Hier, c'était un court-métrage tourné sur une portion de nationale déserte au milieu de nulle part. Pour y aller, nous avons du faire une heure de route, avec Féo, ma collègue, ma walkyrie, et notre boss. C'est lui qui conduisait. Il était bougon. Comme souvent. Quand il conduit en étant bougon, notre boss émet un soupir poussif toutes les trente secondes, s'asseoit sur les limitations de vitesse, mange et téléphone en conduisant. Une expérience excitante pour tous ceux qui rêvent de mourir en voiture. Au retour, il ne conduisait plus mais il avait décidé de passer en boucle dans l'autoradio Georges Moustaki. Il nous en voulait, visiblement.
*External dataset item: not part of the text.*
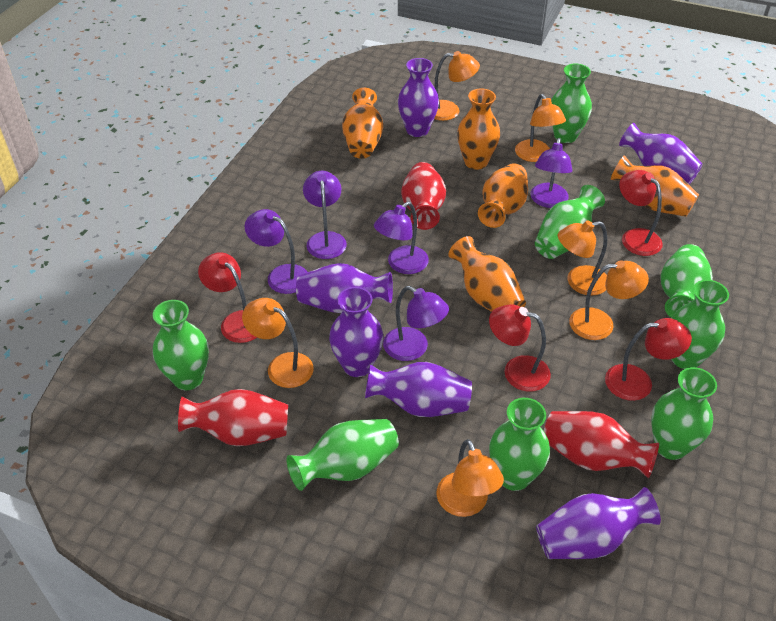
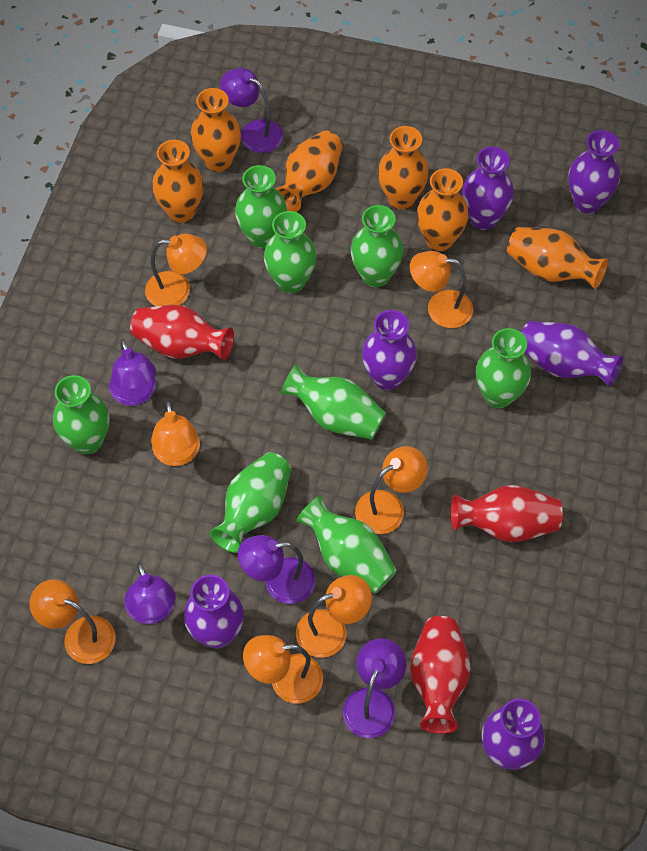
orange lamp: 6 -> 7
orange vase: 5 -> 6
red lamp: 4 -> 0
Nous sommes malgré tout arrivés sains et sauf sur le lieu de tournage. Pas de star cette fois mais bon, comme on est pas des midinettes non plus, on s'en fout. Passée la déception de constater que la scène de nu, que j'avais repéré dans le scénario, n'était pas prévue pour ce jour-la, je me suis résolu à faire mon travail consciencieusement.
Heureusement, il y eut quelques consolations. Le court-métrage parle d'un chauffeur de taxi (qui n'était pas interprété par Samy Nacéri, ce qui nous a évité un coup de cendrier dans la gueule) témoin d'une scène de ménage puis de chaudes réconciliations d'un couple, à l'arrière de son véhicule.
Au cinéma, quand on filme une bagnole, on utilise généralement une voiture travelling (la photo en haut en est une illustration). C'est à dire que la voiture filmée est en fait immobilisée sur une sorte de camion qui, lui, roule, ce qui donne une impression de mouvement à la voiture filmée. La caméra étant placée sur cette voiture-travelling (je sais pas si je suis clair, la).
Bref, le premier assistant réal m'ayant gentiment proposé de faire un tour sur cette voiture travelling, j'y suis allé gaiement. C'est très sympa. On est au plus près de la mise en scène. Et puis, comme on est à l'air libre, on peut tranquillement se prendre le vent dans la gueule (en plus de deux ou trois moucherons qui traineraient dans le coin). Et attraper froid, comme ce fut le cas pour moi.
Avec Féo, nous avons aussi pu faire de la figuration. L'équipe du film avait besoin de véhicules chargés de rouler derrière le fameux taxi (et donc d'apparaître à l'écran). On a accepté. C'est elle qui conduisait. Une assistante nous avait dit de ne pas doubler. Nous sommes restés derrière. Mais le premier assistant, qui était debout sur la voiture-travelling ne cessait de nous faire des signes pour nous demander de doubler, justement.
- Il me fait signe de doubler, la, non?
- Mais non, l'assistante t'a dit de pas doubler
- Oui, mais il me fait des signes, la
- Mais non, c'est pour la voiture derrière nous
- T'es sur?
- Non
- Bon, je double ou pas?
Finalement, on a doublé. Les spectateurs du film pourront donc peut-être voir deux abrutis en train d'hésiter à doubler, à l'arrière-plan. Ah, elles sont belles les commissions de films, tiens!